The king is in check

I reckon that the Spanish king is in check at the moment. But not in checkmate

When your king is in check during a game of chess, you still have a chance to defend yourself. You can move the piece to a safer square or you might move other pieces in order to protect it. I reckon that the Spanish king is in check at the moment. But not in checkmate. Nevertheless, something must be done.

I suppose that the king of Spain has three defensive moves in progress. The first one —and the clumsiest and least useful, I think— is a PR campaign within friendly circles which can come across as ostentatious and obsequious. The second move is to present the monarchy as the wagon fort that will protect the unity of Spain. If the monarchy is perceived as useful for a goal shared by many Spaniards, it might save itself. The king’s speech on 3 October 2017 [sanctioning police violence against peaceful Catalan voters during the independence referendum] was not merely about the monarchy protecting Spanish unity, but also about the monarchy using Spanish unity to protect itself.

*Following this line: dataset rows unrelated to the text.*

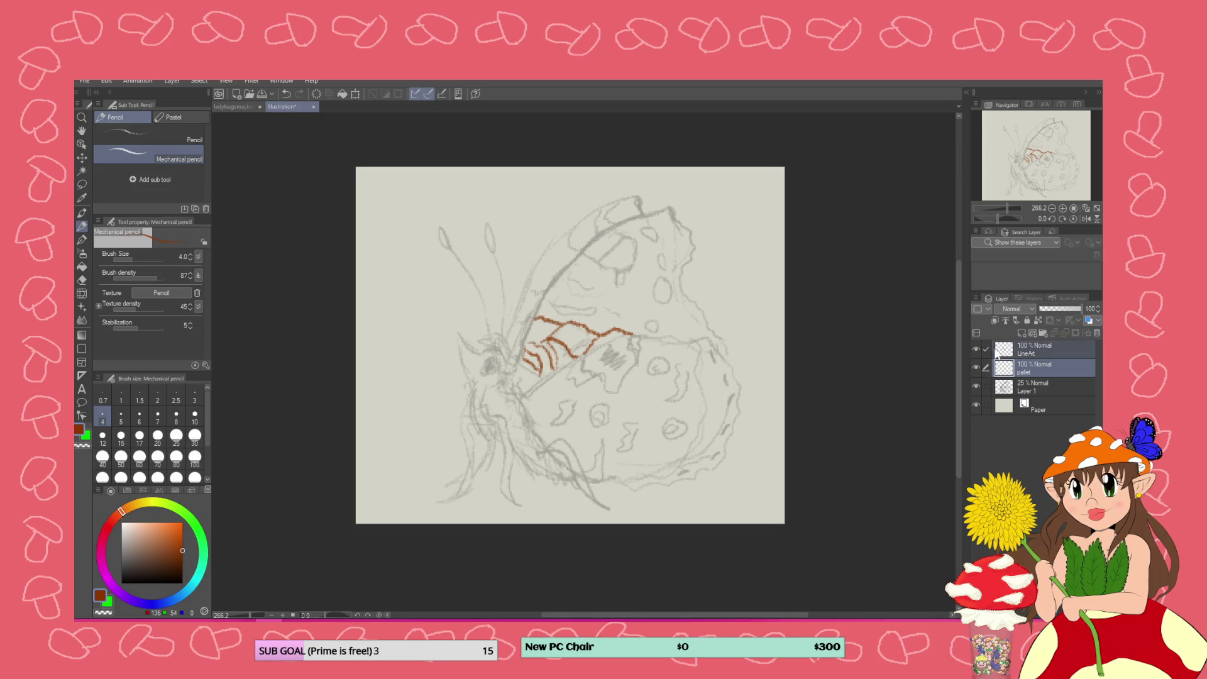
pyautogui.click(1056, 370)
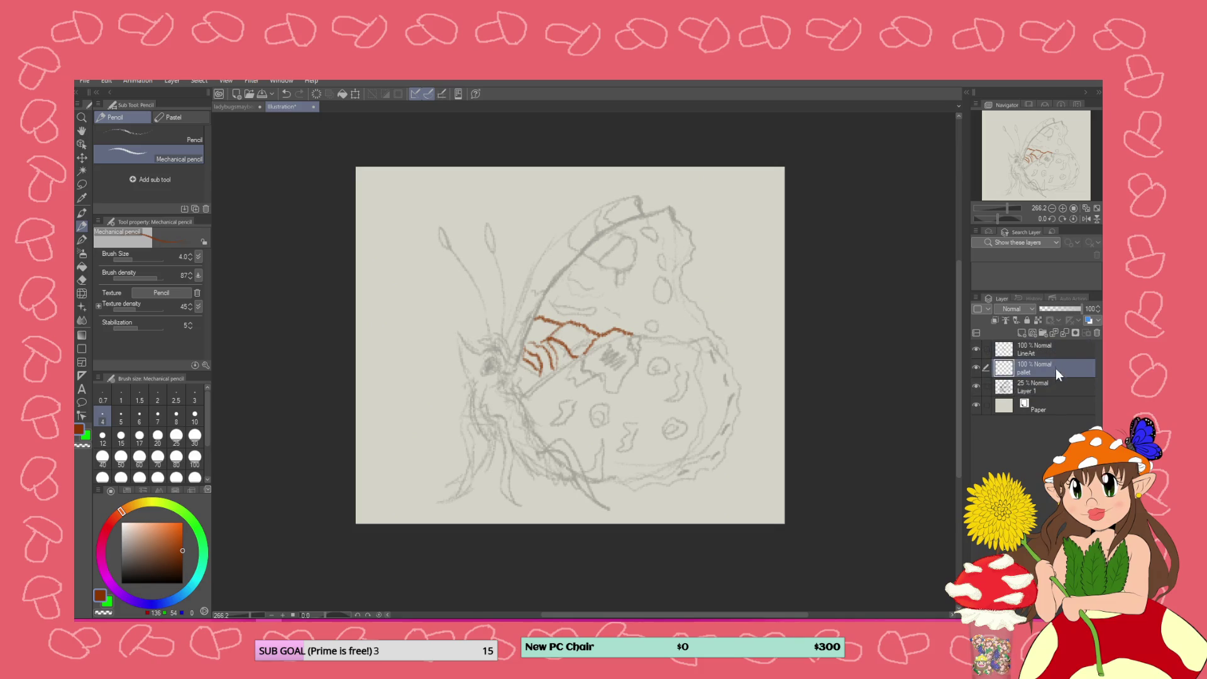
pyautogui.click(1056, 352)
pyautogui.press('ctrl+g')
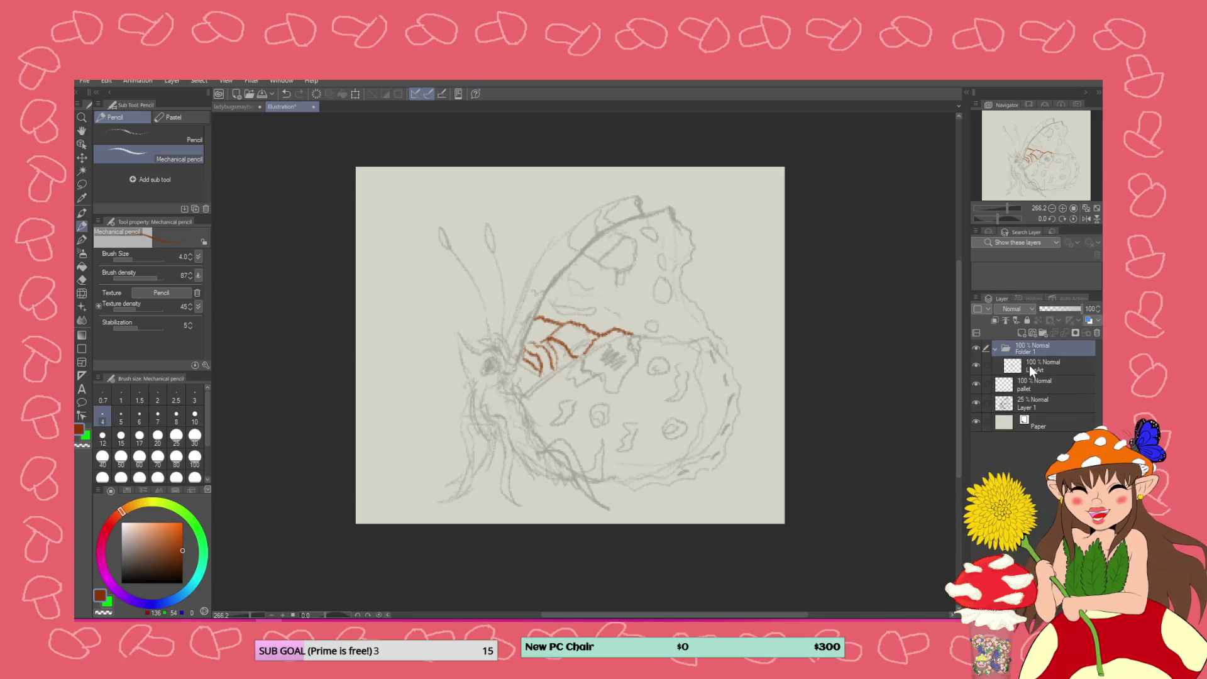
pyautogui.press('ctrl+z')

More often than not, when your king is in check you end up sacrificing a valuable piece to try to stay in the game. And the piece which King Felipe is looking to sacrifice at the moment is his own father, the King Emeritus. They are trying to pin all the graft scandals on Juan Carlos to try to save his son, Felipe. Yet after having sacrificed a piece, your king often remains in check. And by then you have run out of valuable pieces that might be sacrificed.